Exercise aim:
You are asked to reproduce the listing exactly and to omit its pictures.

Dataset extract:
|---|

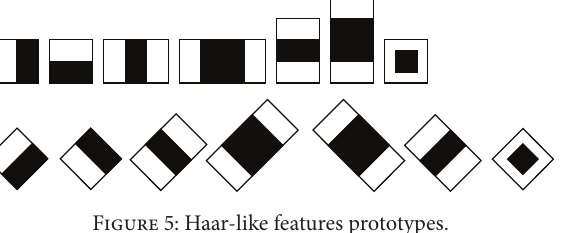
Figure 5: Haar-like features prototypes.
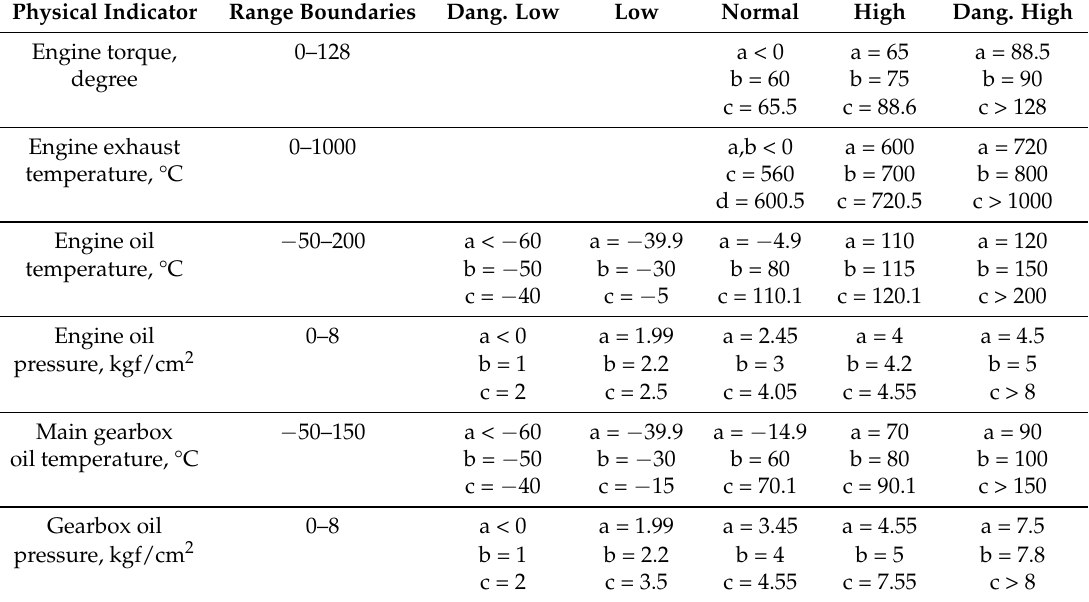
Table 2. Membership function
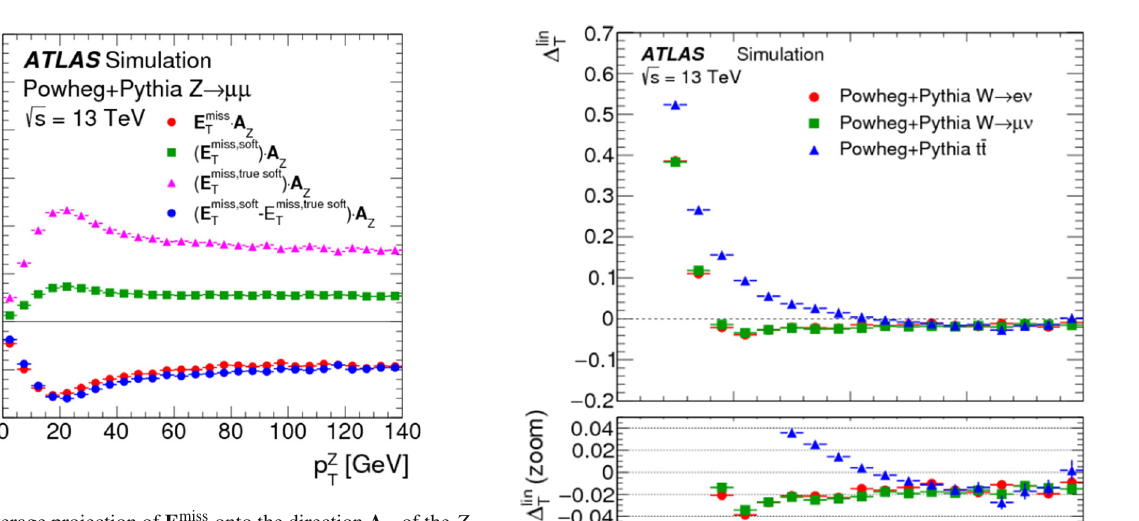
Fig. 5 The average projection of E miss onto the direction A Z of the Z T boson’s transverse momentum vector p Z , as given in Eq. (10), is shown T = | p Z | in Z → μμ events from the inclusive MC as a function of p Z T T sample. The average projection of the soft term and the true soft term Fig. 6 The deviation of the E miss response from linearity, measured are also shown, to demonstrate the source of the deviation from zero T as a function of the expected E miss , true by (cid:9) lin in Eq. (11), in W → e ν , T T W → μν , and t ¯ t final states in MC simulations. The lower plot shows , true a zoomed-in view on the (cid:9) lin dependence on E miss , true with a highly portional to E miss , with the reconstructed recoil being T T T suppressed ordinate approximately 2% too small. The W → e ν and W → μν ( E miss , true ) , thus indicating final states show very similar (cid:9) lin T T the universality of the recoil reconstruction and the indepen- In t ¯ t final-state reconstruction, resolution effects tend , true (cid:2) 120 GeV. Compared to in a dence on the lepton flavour of the reconstructed E miss at E miss to dominate (cid:9) lin T T T , true > 0. low-multiplicity final state with E miss the W → e ν and W → μν final states, a T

|---|

Finished exercise:
Figure 5: Haar-like features prototypes.
Table 2. Membership function
Fig. 5 The average projection of E miss onto the direction A Z of the Z T boson’s transverse momentum vector p Z , as given in Eq. (10), is shown T = | p Z | in Z → μμ events from the inclusive MC as a function of p Z T T sample. The average projection of the soft term and the true soft term Fig. 6 The deviation of the E miss response from linearity, measured are also shown, to demonstrate the source of the deviation from zero T as a function of the expected E miss , true by (cid:9) lin in Eq. (11), in W → e ν , T T W → μν , and t ¯ t final states in MC simulations. The lower plot shows , true a zoomed-in view on the (cid:9) lin dependence on E miss , true with a highly portional to E miss , with the reconstructed recoil being T T T suppressed ordinate approximately 2% too small. The W → e ν and W → μν ( E miss , true ) , thus indicating final states show very similar (cid:9) lin T T the universality of the recoil reconstruction and the indepen- In t ¯ t final-state reconstruction, resolution effects tend , true (cid:2) 120 GeV. Compared to in a dence on the lepton flavour of the reconstructed E miss at E miss to dominate (cid:9) lin T T T , true > 0. low-multiplicity final state with E miss the W → e ν and W → μν final states, a T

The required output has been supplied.